Entries must be copied exactly, with nothing left out.

#### Provided records
###

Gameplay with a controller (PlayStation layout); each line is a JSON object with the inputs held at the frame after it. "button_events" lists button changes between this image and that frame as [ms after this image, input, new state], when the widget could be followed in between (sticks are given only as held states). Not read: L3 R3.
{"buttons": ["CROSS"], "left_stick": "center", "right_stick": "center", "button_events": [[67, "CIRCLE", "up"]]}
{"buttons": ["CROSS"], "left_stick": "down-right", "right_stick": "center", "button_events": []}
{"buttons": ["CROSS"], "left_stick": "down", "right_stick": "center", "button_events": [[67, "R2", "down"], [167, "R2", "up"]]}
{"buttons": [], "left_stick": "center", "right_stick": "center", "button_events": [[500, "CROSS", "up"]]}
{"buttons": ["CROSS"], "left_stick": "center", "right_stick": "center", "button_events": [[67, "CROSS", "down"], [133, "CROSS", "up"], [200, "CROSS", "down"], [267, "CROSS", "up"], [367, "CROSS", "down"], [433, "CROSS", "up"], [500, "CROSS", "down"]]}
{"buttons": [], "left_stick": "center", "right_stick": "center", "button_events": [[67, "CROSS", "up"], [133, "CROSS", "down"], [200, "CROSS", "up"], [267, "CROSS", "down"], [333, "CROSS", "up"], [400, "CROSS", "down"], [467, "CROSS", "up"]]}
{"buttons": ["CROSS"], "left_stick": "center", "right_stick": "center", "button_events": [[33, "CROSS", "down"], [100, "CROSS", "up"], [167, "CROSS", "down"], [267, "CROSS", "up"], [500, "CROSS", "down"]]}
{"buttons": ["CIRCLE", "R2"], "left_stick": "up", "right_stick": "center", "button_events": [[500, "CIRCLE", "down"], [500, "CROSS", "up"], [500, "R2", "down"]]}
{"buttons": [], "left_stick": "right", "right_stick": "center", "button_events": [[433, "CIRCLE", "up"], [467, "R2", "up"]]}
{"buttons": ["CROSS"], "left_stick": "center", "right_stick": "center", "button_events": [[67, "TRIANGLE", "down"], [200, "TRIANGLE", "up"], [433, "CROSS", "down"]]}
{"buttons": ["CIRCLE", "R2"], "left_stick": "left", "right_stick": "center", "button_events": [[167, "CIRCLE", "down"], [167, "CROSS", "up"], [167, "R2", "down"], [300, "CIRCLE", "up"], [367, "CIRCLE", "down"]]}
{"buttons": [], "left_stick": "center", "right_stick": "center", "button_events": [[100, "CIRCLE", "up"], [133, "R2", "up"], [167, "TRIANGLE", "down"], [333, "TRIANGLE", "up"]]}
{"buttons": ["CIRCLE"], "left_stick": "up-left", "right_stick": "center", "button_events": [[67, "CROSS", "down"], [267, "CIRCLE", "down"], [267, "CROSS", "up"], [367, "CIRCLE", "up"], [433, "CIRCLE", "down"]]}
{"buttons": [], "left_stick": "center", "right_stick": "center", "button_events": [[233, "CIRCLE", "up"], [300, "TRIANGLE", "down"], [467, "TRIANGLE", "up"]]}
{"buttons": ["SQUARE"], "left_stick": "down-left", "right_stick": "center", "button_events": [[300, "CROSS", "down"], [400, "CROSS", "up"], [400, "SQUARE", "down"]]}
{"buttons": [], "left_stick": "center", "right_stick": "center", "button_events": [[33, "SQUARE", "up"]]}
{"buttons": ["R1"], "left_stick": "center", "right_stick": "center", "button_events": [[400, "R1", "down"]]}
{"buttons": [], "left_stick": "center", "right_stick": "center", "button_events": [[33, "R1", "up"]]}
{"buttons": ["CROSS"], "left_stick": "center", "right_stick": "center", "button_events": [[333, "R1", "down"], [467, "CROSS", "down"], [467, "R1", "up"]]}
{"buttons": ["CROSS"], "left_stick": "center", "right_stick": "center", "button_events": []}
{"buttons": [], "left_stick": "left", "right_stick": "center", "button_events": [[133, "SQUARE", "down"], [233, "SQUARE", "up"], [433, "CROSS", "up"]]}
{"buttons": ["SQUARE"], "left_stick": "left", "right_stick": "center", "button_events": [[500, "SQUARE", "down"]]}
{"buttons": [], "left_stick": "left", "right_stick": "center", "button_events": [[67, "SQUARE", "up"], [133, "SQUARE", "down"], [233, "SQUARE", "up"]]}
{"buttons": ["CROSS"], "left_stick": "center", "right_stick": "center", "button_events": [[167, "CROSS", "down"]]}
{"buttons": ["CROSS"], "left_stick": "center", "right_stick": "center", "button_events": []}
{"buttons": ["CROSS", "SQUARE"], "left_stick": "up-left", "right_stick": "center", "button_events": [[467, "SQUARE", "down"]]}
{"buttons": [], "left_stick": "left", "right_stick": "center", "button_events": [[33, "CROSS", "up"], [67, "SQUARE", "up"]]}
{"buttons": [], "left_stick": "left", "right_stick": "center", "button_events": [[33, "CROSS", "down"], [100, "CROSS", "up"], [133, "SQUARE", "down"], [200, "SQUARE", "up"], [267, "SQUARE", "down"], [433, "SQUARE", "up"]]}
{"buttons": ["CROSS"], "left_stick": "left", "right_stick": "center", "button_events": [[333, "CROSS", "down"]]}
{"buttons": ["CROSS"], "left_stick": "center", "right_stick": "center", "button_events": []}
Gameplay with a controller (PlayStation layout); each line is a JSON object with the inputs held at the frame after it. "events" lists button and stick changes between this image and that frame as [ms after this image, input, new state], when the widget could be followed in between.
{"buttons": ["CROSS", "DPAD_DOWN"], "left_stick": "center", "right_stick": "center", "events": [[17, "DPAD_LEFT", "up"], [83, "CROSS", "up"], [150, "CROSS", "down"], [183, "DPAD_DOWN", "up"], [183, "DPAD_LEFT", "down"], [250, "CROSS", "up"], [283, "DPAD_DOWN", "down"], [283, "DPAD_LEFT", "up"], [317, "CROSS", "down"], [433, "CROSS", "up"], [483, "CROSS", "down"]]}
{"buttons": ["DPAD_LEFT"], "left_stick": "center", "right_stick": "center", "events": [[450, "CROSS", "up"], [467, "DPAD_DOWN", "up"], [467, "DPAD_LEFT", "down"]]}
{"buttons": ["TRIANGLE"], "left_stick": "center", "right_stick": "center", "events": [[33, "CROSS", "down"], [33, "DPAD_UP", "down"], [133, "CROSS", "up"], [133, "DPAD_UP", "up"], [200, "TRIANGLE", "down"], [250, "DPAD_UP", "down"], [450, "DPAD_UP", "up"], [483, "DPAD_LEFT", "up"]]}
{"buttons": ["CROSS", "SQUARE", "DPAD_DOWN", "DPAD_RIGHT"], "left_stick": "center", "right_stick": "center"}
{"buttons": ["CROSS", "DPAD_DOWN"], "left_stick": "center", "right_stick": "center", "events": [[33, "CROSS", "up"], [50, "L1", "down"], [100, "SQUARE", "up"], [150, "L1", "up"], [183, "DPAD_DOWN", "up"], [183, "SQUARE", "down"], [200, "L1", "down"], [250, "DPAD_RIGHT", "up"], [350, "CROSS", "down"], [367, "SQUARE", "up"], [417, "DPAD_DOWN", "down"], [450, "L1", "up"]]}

###

#### Written reply
Gameplay with a controller (PlayStation layout); each line is a JSON object with the inputs held at the frame after it. "button_events" lists button changes between this image and that frame as [ms after this image, input, new state], when the widget could be followed in between (sticks are given only as held states). Not read: L3 R3.
{"buttons": ["CROSS"], "left_stick": "center", "right_stick": "center", "button_events": [[67, "CIRCLE", "up"]]}
{"buttons": ["CROSS"], "left_stick": "down-right", "right_stick": "center", "button_events": []}
{"buttons": ["CROSS"], "left_stick": "down", "right_stick": "center", "button_events": [[67, "R2", "down"], [167, "R2", "up"]]}
{"buttons": [], "left_stick": "center", "right_stick": "center", "button_events": [[500, "CROSS", "up"]]}
{"buttons": ["CROSS"], "left_stick": "center", "right_stick": "center", "button_events": [[67, "CROSS", "down"], [133, "CROSS", "up"], [200, "CROSS", "down"], [267, "CROSS", "up"], [367, "CROSS", "down"], [433, "CROSS", "up"], [500, "CROSS", "down"]]}
{"buttons": [], "left_stick": "center", "right_stick": "center", "button_events": [[67, "CROSS", "up"], [133, "CROSS", "down"], [200, "CROSS", "up"], [267, "CROSS", "down"], [333, "CROSS", "up"], [400, "CROSS", "down"], [467, "CROSS", "up"]]}
{"buttons": ["CROSS"], "left_stick": "center", "right_stick": "center", "button_events": [[33, "CROSS", "down"], [100, "CROSS", "up"], [167, "CROSS", "down"], [267, "CROSS", "up"], [500, "CROSS", "down"]]}
{"buttons": ["CIRCLE", "R2"], "left_stick": "up", "right_stick": "center", "button_events": [[500, "CIRCLE", "down"], [500, "CROSS", "up"], [500, "R2", "down"]]}
{"buttons": [], "left_stick": "right", "right_stick": "center", "button_events": [[433, "CIRCLE", "up"], [467, "R2", "up"]]}
{"buttons": ["CROSS"], "left_stick": "center", "right_stick": "center", "button_events": [[67, "TRIANGLE", "down"], [200, "TRIANGLE", "up"], [433, "CROSS", "down"]]}
{"buttons": ["CIRCLE", "R2"], "left_stick": "left", "right_stick": "center", "button_events": [[167, "CIRCLE", "down"], [167, "CROSS", "up"], [167, "R2", "down"], [300, "CIRCLE", "up"], [367, "CIRCLE", "down"]]}
{"buttons": [], "left_stick": "center", "right_stick": "center", "button_events": [[100, "CIRCLE", "up"], [133, "R2", "up"], [167, "TRIANGLE", "down"], [333, "TRIANGLE", "up"]]}
{"buttons": ["CIRCLE"], "left_stick": "up-left", "right_stick": "center", "button_events": [[67, "CROSS", "down"], [267, "CIRCLE", "down"], [267, "CROSS", "up"], [367, "CIRCLE", "up"], [433, "CIRCLE", "down"]]}
{"buttons": [], "left_stick": "center", "right_stick": "center", "button_events": [[233, "CIRCLE", "up"], [300, "TRIANGLE", "down"], [467, "TRIANGLE", "up"]]}
{"buttons": ["SQUARE"], "left_stick": "down-left", "right_stick": "center", "button_events": [[300, "CROSS", "down"], [400, "CROSS", "up"], [400, "SQUARE", "down"]]}
{"buttons": [], "left_stick": "center", "right_stick": "center", "button_events": [[33, "SQUARE", "up"]]}
{"buttons": ["R1"], "left_stick": "center", "right_stick": "center", "button_events": [[400, "R1", "down"]]}
{"buttons": [], "left_stick": "center", "right_stick": "center", "button_events": [[33, "R1", "up"]]}
{"buttons": ["CROSS"], "left_stick": "center", "right_stick": "center", "button_events": [[333, "R1", "down"], [467, "CROSS", "down"], [467, "R1", "up"]]}
{"buttons": ["CROSS"], "left_stick": "center", "right_stick": "center", "button_events": []}
{"buttons": [], "left_stick": "left", "right_stick": "center", "button_events": [[133, "SQUARE", "down"], [233, "SQUARE", "up"], [433, "CROSS", "up"]]}
{"buttons": ["SQUARE"], "left_stick": "left", "right_stick": "center", "button_events": [[500, "SQUARE", "down"]]}
{"buttons": [], "left_stick": "left", "right_stick": "center", "button_events": [[67, "SQUARE", "up"], [133, "SQUARE", "down"], [233, "SQUARE", "up"]]}
{"buttons": ["CROSS"], "left_stick": "center", "right_stick": "center", "button_events": [[167, "CROSS", "down"]]}
{"buttons": ["CROSS"], "left_stick": "center", "right_stick": "center", "button_events": []}
{"buttons": ["CROSS", "SQUARE"], "left_stick": "up-left", "right_stick": "center", "button_events": [[467, "SQUARE", "down"]]}
{"buttons": [], "left_stick": "left", "right_stick": "center", "button_events": [[33, "CROSS", "up"], [67, "SQUARE", "up"]]}
{"buttons": [], "left_stick": "left", "right_stick": "center", "button_events": [[33, "CROSS", "down"], [100, "CROSS", "up"], [133, "SQUARE", "down"], [200, "SQUARE", "up"], [267, "SQUARE", "down"], [433, "SQUARE", "up"]]}
{"buttons": ["CROSS"], "left_stick": "left", "right_stick": "center", "button_events": [[333, "CROSS", "down"]]}
{"buttons": ["CROSS"], "left_stick": "center", "right_stick": "center", "button_events": []}
Gameplay with a controller (PlayStation layout); each line is a JSON object with the inputs held at the frame after it. "events" lists button and stick changes between this image and that frame as [ms after this image, input, new state], when the widget could be followed in between.
{"buttons": ["CROSS", "DPAD_DOWN"], "left_stick": "center", "right_stick": "center", "events": [[17, "DPAD_LEFT", "up"], [83, "CROSS", "up"], [150, "CROSS", "down"], [183, "DPAD_DOWN", "up"], [183, "DPAD_LEFT", "down"], [250, "CROSS", "up"], [283, "DPAD_DOWN", "down"], [283, "DPAD_LEFT", "up"], [317, "CROSS", "down"], [433, "CROSS", "up"], [483, "CROSS", "down"]]}
{"buttons": ["DPAD_LEFT"], "left_stick": "center", "right_stick": "center", "events": [[450, "CROSS", "up"], [467, "DPAD_DOWN", "up"], [467, "DPAD_LEFT", "down"]]}
{"buttons": ["TRIANGLE"], "left_stick": "center", "right_stick": "center", "events": [[33, "CROSS", "down"], [33, "DPAD_UP", "down"], [133, "CROSS", "up"], [133, "DPAD_UP", "up"], [200, "TRIANGLE", "down"], [250, "DPAD_UP", "down"], [450, "DPAD_UP", "up"], [483, "DPAD_LEFT", "up"]]}
{"buttons": ["CROSS", "SQUARE", "DPAD_DOWN", "DPAD_RIGHT"], "left_stick": "center", "right_stick": "center"}
{"buttons": ["CROSS", "DPAD_DOWN"], "left_stick": "center", "right_stick": "center", "events": [[33, "CROSS", "up"], [50, "L1", "down"], [100, "SQUARE", "up"], [150, "L1", "up"], [183, "DPAD_DOWN", "up"], [183, "SQUARE", "down"], [200, "L1", "down"], [250, "DPAD_RIGHT", "up"], [350, "CROSS", "down"], [367, "SQUARE", "up"], [417, "DPAD_DOWN", "down"], [450, "L1", "up"]]}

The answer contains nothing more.